The publication of specialized technical works is another highly revealing indicator of the state of Romanian nationality policy. Characteristic of the area are the applied practices of the state: literature for every specialized training in the minority languages is either unavailable or does not supply the demands of a society aiming at modern industrialization, thereby eliminating the nationalities from this process.
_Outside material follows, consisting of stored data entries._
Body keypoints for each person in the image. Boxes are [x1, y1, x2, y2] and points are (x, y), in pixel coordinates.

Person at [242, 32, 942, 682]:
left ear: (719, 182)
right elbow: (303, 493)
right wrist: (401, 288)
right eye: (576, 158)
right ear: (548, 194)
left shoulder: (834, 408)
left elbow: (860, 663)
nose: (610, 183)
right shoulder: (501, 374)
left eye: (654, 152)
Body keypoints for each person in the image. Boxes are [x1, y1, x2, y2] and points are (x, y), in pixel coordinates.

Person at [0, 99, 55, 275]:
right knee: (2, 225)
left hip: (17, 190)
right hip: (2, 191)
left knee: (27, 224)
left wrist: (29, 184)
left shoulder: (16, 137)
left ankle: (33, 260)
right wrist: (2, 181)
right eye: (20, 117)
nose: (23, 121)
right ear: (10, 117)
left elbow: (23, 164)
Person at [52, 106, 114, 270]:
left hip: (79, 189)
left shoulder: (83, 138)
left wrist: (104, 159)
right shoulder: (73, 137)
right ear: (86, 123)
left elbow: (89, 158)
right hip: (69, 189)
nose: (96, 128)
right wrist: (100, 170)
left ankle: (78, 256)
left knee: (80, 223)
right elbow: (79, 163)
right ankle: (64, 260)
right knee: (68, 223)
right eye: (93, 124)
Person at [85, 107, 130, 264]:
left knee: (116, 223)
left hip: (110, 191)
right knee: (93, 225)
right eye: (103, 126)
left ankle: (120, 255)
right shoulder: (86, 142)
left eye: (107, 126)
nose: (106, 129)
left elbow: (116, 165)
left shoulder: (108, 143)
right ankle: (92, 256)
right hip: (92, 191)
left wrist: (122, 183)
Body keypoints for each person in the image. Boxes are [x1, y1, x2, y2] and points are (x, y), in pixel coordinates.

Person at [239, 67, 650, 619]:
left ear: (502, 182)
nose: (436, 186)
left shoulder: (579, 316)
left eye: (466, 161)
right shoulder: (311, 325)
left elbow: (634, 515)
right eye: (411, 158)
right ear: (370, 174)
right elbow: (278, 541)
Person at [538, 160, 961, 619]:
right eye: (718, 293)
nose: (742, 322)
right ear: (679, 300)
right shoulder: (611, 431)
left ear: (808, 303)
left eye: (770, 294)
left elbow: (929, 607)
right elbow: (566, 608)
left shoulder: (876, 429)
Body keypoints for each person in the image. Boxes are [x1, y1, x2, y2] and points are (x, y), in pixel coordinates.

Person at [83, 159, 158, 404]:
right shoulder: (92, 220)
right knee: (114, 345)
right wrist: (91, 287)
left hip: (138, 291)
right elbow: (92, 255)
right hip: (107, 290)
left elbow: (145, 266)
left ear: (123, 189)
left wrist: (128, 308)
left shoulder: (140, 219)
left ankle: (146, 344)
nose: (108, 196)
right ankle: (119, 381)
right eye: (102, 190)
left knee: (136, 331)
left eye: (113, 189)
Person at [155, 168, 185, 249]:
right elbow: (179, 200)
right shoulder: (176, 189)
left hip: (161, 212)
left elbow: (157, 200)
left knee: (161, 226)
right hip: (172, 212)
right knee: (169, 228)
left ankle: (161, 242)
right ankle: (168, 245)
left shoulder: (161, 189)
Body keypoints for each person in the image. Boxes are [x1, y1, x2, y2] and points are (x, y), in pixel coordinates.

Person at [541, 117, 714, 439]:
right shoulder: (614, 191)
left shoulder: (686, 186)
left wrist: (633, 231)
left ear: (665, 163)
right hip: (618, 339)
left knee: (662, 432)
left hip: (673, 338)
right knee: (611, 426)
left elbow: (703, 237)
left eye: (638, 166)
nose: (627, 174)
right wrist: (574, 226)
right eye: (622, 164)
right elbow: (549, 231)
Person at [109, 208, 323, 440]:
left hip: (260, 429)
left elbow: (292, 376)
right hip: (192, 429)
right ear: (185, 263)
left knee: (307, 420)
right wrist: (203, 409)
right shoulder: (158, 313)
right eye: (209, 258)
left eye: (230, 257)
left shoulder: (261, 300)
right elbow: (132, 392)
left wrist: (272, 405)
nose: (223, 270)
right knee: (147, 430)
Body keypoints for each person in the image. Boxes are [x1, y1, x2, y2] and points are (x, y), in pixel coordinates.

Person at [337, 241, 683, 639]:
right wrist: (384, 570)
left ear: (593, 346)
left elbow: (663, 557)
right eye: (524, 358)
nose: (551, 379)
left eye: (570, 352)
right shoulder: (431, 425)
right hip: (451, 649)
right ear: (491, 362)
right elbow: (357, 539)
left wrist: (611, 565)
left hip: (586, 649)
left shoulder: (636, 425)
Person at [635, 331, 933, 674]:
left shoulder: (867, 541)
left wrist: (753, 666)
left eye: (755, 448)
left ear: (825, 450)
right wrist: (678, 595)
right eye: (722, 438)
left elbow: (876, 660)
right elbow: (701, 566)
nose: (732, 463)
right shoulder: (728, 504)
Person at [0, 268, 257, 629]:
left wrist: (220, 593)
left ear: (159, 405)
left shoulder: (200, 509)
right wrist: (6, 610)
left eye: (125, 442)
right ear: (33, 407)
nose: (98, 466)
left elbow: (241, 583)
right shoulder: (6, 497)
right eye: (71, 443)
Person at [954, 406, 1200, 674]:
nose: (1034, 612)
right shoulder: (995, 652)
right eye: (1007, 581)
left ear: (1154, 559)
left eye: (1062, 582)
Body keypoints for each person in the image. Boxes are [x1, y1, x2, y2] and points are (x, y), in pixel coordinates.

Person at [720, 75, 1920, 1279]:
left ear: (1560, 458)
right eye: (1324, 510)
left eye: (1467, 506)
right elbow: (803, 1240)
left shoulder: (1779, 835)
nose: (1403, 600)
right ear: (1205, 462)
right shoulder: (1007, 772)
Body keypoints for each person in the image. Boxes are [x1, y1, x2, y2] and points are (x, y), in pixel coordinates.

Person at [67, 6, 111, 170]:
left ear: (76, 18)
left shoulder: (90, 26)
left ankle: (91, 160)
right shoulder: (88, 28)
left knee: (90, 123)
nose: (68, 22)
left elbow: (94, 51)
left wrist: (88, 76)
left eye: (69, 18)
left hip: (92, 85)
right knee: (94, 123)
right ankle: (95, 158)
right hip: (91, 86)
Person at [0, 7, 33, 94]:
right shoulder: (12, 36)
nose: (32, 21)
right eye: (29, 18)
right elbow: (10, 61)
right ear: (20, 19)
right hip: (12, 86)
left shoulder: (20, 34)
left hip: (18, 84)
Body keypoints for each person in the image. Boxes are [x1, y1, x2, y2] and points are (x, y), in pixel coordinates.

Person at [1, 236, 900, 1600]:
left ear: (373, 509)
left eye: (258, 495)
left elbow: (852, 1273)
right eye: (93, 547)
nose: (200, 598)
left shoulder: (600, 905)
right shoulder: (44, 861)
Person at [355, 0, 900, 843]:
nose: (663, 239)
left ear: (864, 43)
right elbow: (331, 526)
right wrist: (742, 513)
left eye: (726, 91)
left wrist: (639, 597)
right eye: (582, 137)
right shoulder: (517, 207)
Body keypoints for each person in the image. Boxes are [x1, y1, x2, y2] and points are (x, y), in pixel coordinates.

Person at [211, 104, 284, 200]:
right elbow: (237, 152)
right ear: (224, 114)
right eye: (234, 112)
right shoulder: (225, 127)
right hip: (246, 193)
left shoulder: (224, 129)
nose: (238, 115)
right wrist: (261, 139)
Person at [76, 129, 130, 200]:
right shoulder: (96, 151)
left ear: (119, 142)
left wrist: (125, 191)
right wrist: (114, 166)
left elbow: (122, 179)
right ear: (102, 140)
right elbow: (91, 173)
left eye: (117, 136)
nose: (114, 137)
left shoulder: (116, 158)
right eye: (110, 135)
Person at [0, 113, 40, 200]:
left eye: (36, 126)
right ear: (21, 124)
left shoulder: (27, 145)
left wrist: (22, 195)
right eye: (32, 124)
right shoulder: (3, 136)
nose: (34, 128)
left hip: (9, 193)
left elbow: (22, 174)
Although the national minorities have often raised this issue at official gatherings,52 the authorities have refused to consider importing such works from Hungary or the Federal Republic of Germany. In light of these facts, it must be concluded that the promises and resolutions of 1971 have had no real results. On the contrary: since 1977, for example, the number of natural science and popular books on scholarly topics published in Hungarian language was reduced by half. 53
The supply of the nationalities in Romania with imported books and publications, a vital factor for the preservation of their cultural and ethnic existence, is stifled, when not completely stopped, by the current political leadership through extraordinary restrictions. This even applies to imports from socialist states within the East bloc, although there is a cooperation agreement between Hungary and Romania for exchanges of books and between publishing houses. According to the bilateral agreement, the two sides have committed themselves to importing equal numbers of books, newspapers and films. A telling example of the one-sidedness of this agreement is the fact that while on the Hungarian side, the full quota of books to be imported from Romania is made use of, the Romanian state imports books from the neighboring country only in restricted quantities. While Romanian book exports to Hungary average between 11,000 and 12,000 books each year, imports from Hungary are never more than 1,300-1,400 books per year.54 It should be noted that, while Romania has about 2.3 million Hungarians, the Romanians in Hungary number 12,600. Since the meeting of the Congress of Political Education and Socialist Culture in June 1976, books considered for import from abroad are subject to even more stringent controls, based on ideological considerations.
In 1974, the system of book publishing was reorganized and new restrictions were introduced. The partial decentralization carried out in 1970 was reversed and direction was taken over by a newly founded organ, the Central Publisher (Centrala Editoriala). Its functions include, among other things, the compilation of publishers' plans and regulation of the size of editions in line with the cultural policy of the RCP and the state.